On November 6, 2013, 35-year-old Zandra Liduvina Llivichuzhca Murillo, the mother of one of the juveniles discovered by HSI El Paso agents two days prior, was arrested at Paso Del Norte (PDN) POE after she tried to enter the United States as a document imposter. The entry document she presented at the border was valid, but was in the name of another person. Arnulfo Delgado Salas, a 46-year-old co-defendant, was the driver of the vehicle carrying Llivichuzhca into the United States at the PDN POE. Salas, who was later arrested, was scheduled to plead guilty in May 2016 to one count of making a false statement, but absconded prior to his re-arraignment hearing. Salas is considered a fugitive.
Court records show that the man who arranged for Llivichuzhca and her child to be smuggled into the United States was a man she met in Ecuador. The man, whom she knew as “Paul,” charged her $15,000 each to smuggle her and her child. She paid him $6,000 up front. The woman positively identified Estrella as the man to whom she paid the smuggling fee. On March 28, 2014, Llivichuzhca was sentenced to timed served (just over 5 months incarceration) after pleading guilty to one count of false impersonation in an immigration matter.
On November 16, 2014, United States Customs and Border Protection’s (CBP) Office of Border Patrol (OBP) agents encountered another national of Ecuador near Mount Cristo Rey in Sunland Park, NM. During an interview with HSI special agents, that individual identified Estrella and Malagon as the smugglers with whom he entered into a smuggling agreement to bring his daughter into the United States. Court records show he agreed to pay them $14,000.
On March 16, 2014, Border Patrol agents arrested another national of Ecuador near Clint, TX, after she illegally entered into the United States. Court records allege she told HSI special agents that a woman by the name of “Magi” arranged her smuggling travels from Ecuador to the United States, even though an Ecuadorian smuggler named “Paul” originally was to bring her to the United States. Furthermore, the young girl’s father told HSI special agents on February 25, 2015, that he made arrangements to pay $14,500 to a smuggler he knew only as “Magi” to smuggle his daughter from Ecuador through Mexico into the United States. While in Ciudad Juarez, Mexico, the young lady was kept in stash house by Estrella and Malagon’s co-conspirators. At that stash house, these co-conspirators repeatedly raped her before dropping her off in Mexico immediately south of Clint, TX.

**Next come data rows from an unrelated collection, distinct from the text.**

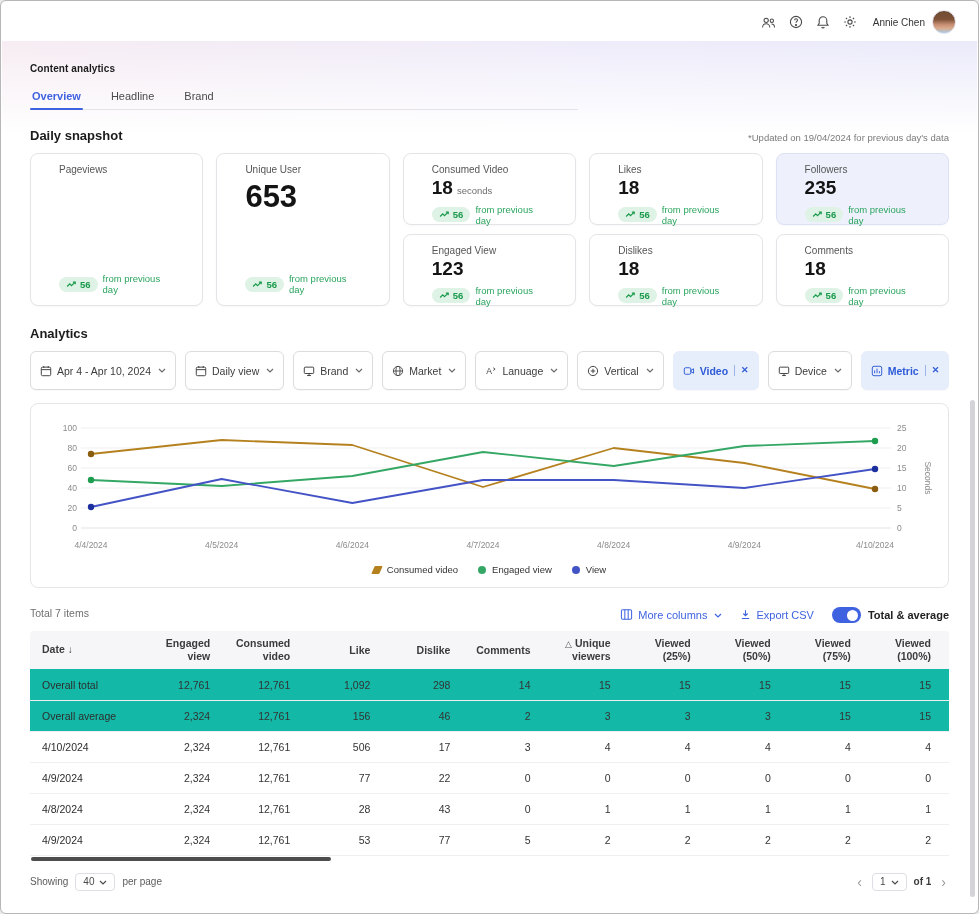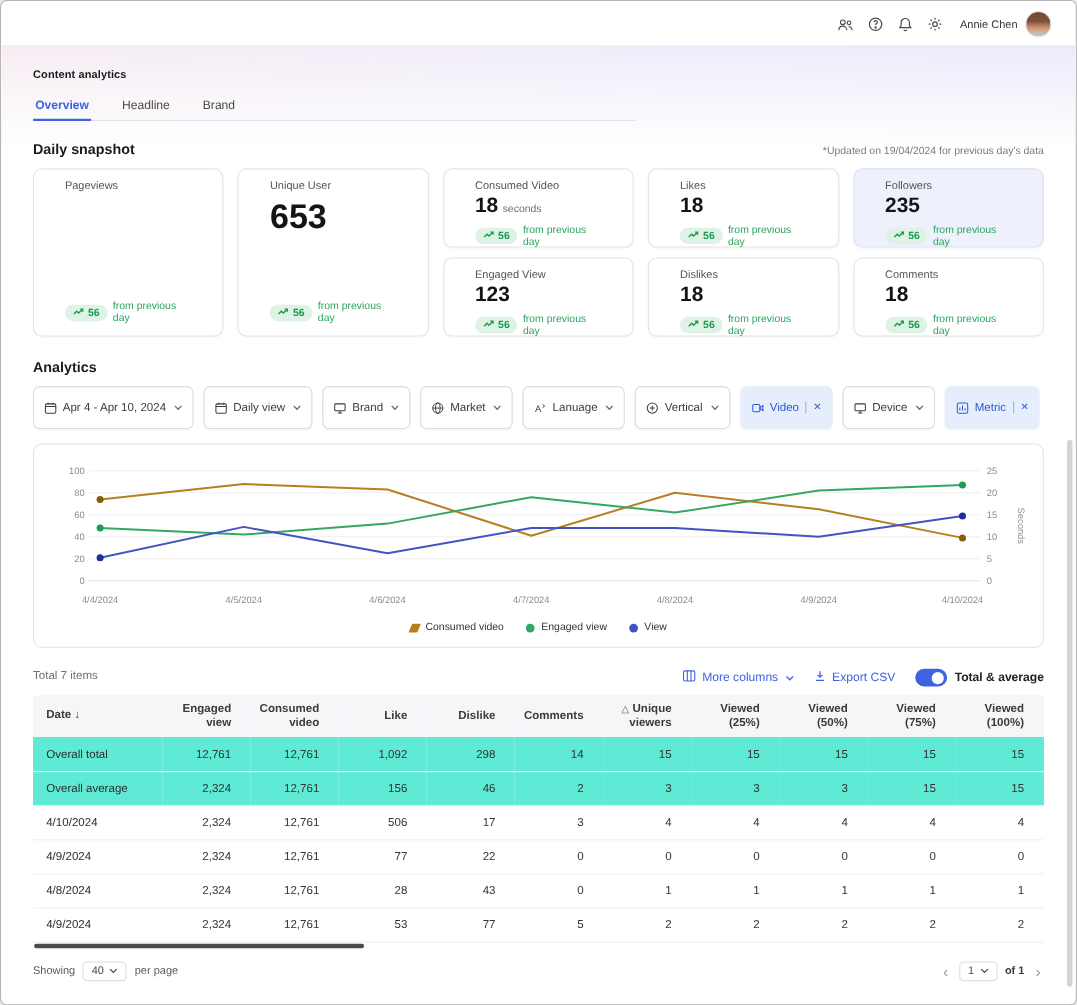"Video" .chip.selected { font-weight: 400 -> 700 }
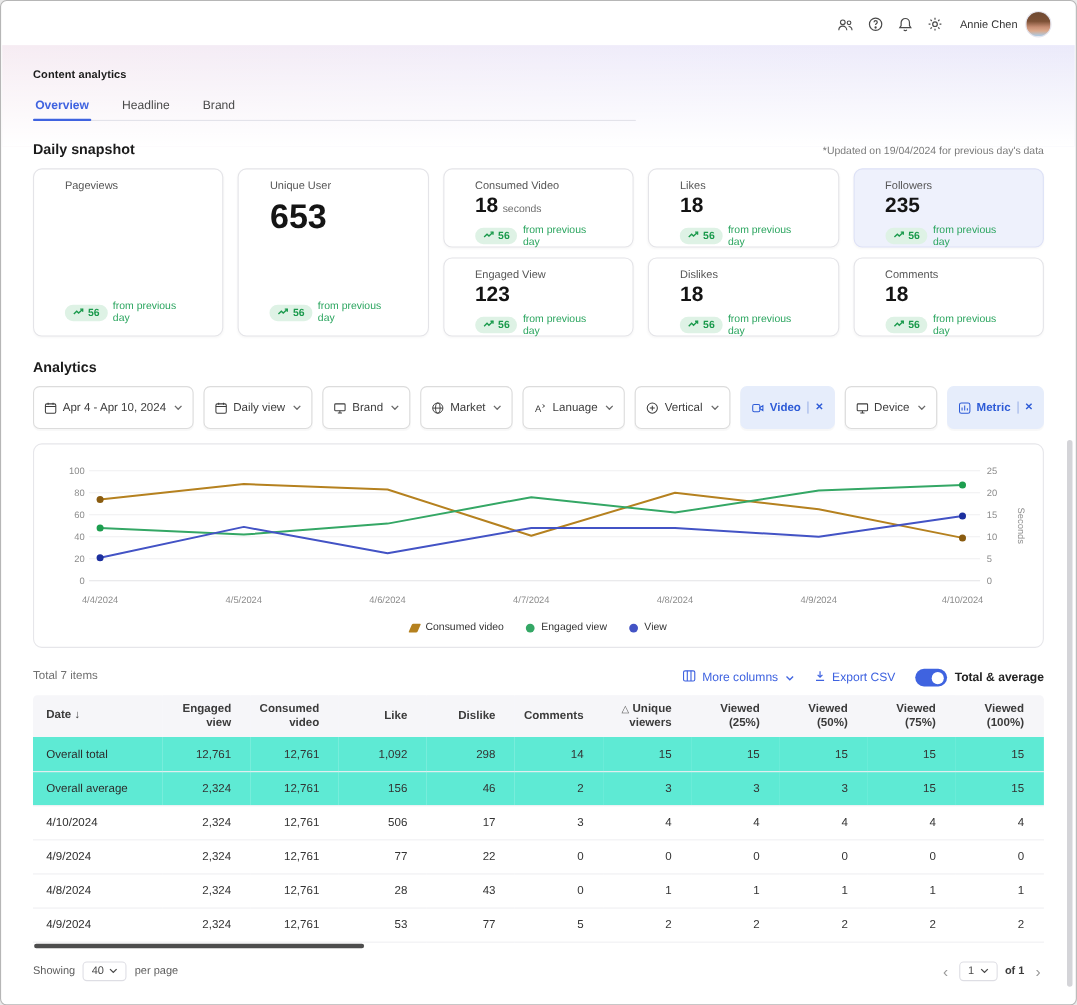"Overall total" tbody tr.summary { background: #5eead4 -> #14b8a6 }
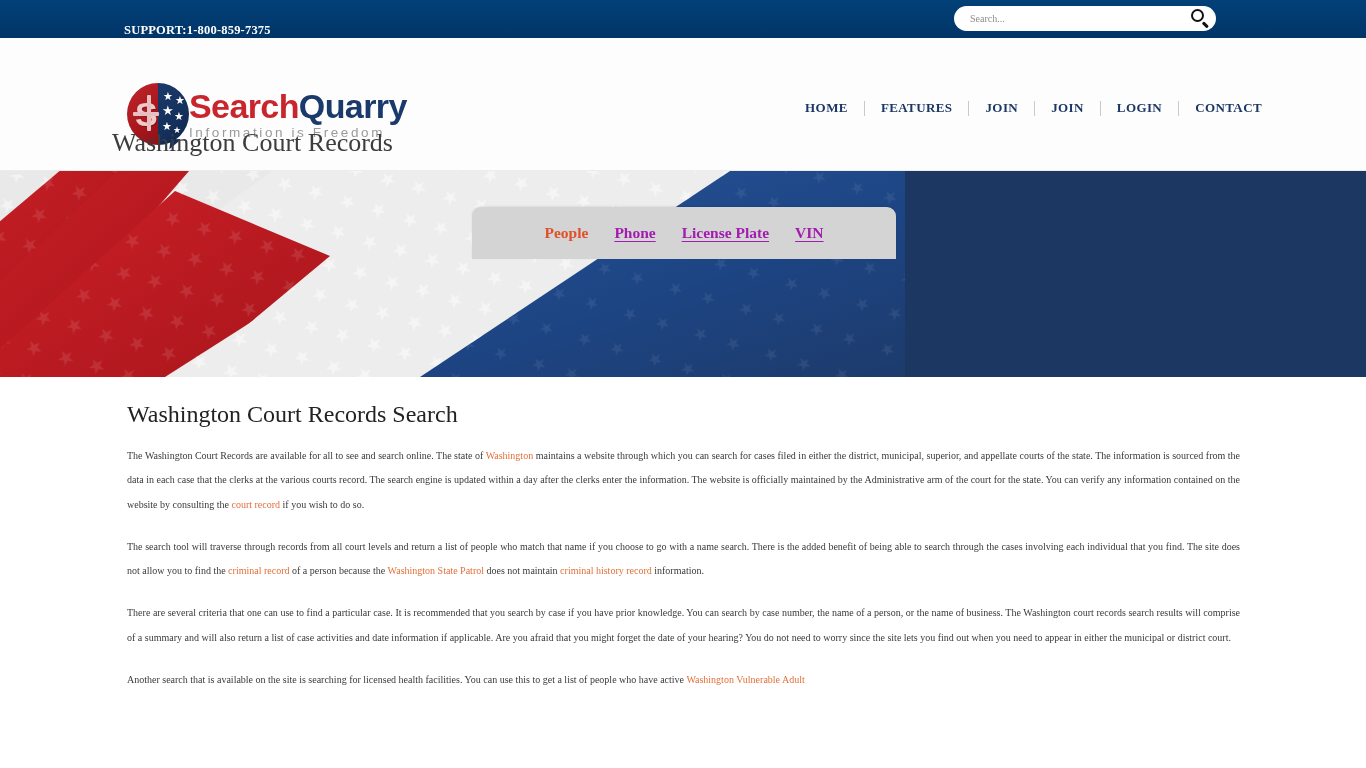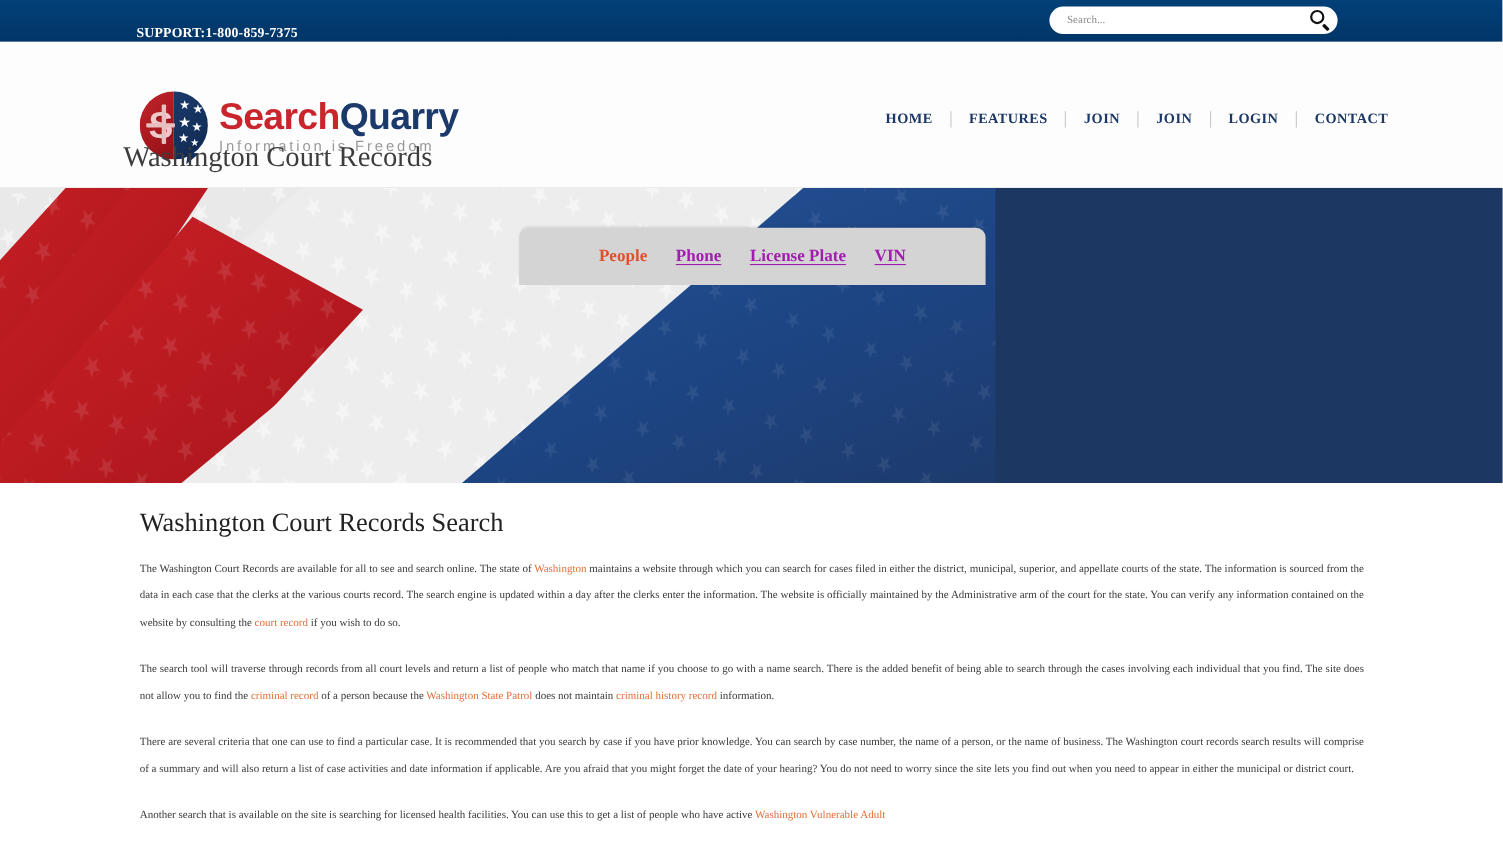"SearchQuarry" .wordmark { margin-left: 10px -> none }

Waldemar Rodriguez, special agent in charge of HSI El Paso, credited the team effort of other Department of Homeland Security (DHS) agencies locally and abroad that participated in the investigation. “HSI will not relent against human smugglers who treat people like a mere commodity,” said Rodriguez. “This case should resonate loud and clear: HSI special agents and our law enforcement partners will work tirelessly to identify, arrest and prosecute those responsible for the illegal movement of people into and through our country.”
Assistant United States Attorney Ian Hanna prosecuted this case on behalf of the Government.